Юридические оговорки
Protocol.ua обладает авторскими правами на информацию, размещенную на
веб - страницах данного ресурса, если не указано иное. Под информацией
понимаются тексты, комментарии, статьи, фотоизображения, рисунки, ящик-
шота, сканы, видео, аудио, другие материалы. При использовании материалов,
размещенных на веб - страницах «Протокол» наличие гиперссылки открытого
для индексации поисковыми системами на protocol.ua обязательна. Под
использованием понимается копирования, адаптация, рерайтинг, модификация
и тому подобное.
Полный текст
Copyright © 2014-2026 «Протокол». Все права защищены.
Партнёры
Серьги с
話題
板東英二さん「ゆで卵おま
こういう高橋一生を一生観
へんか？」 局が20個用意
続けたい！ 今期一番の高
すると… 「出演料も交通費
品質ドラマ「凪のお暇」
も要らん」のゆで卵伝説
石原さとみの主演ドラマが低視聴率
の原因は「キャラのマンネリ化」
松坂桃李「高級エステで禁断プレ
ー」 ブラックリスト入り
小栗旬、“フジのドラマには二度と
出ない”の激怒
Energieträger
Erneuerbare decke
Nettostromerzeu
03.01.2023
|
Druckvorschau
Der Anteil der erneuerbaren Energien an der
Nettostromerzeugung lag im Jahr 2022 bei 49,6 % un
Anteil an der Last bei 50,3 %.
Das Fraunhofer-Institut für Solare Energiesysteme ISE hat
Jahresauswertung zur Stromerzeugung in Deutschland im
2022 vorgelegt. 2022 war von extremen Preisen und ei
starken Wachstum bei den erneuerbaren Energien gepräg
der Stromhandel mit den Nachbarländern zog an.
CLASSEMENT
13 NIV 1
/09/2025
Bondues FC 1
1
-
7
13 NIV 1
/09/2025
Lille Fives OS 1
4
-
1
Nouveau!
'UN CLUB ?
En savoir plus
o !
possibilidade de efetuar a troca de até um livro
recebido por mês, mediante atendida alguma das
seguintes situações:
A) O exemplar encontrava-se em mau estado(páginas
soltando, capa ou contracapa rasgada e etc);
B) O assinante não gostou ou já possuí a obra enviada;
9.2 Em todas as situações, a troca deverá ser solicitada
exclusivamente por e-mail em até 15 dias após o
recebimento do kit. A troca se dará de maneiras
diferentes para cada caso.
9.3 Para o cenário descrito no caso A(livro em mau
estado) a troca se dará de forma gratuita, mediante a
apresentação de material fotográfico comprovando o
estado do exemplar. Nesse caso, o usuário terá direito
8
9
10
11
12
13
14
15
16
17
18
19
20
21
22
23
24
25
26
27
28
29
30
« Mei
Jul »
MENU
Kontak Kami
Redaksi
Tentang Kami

============================================================

- Assignment -
Reproduce the rows word for word from the beginning of the rows through the line that contains "の原因は「キャラのマンネリ化」", including that line.

- Output for this exercise -
Юридические оговорки
Protocol.ua обладает авторскими правами на информацию, размещенную на
веб - страницах данного ресурса, если не указано иное. Под информацией
понимаются тексты, комментарии, статьи, фотоизображения, рисунки, ящик-
шота, сканы, видео, аудио, другие материалы. При использовании материалов,
размещенных на веб - страницах «Протокол» наличие гиперссылки открытого
для индексации поисковыми системами на protocol.ua обязательна. Под
использованием понимается копирования, адаптация, рерайтинг, модификация
и тому подобное.
Полный текст
Copyright © 2014-2026 «Протокол». Все права защищены.
Партнёры
Серьги с
話題
板東英二さん「ゆで卵おま
こういう高橋一生を一生観
へんか？」 局が20個用意
続けたい！ 今期一番の高
すると… 「出演料も交通費
品質ドラマ「凪のお暇」
も要らん」のゆで卵伝説
石原さとみの主演ドラマが低視聴率
の原因は「キャラのマンネリ化」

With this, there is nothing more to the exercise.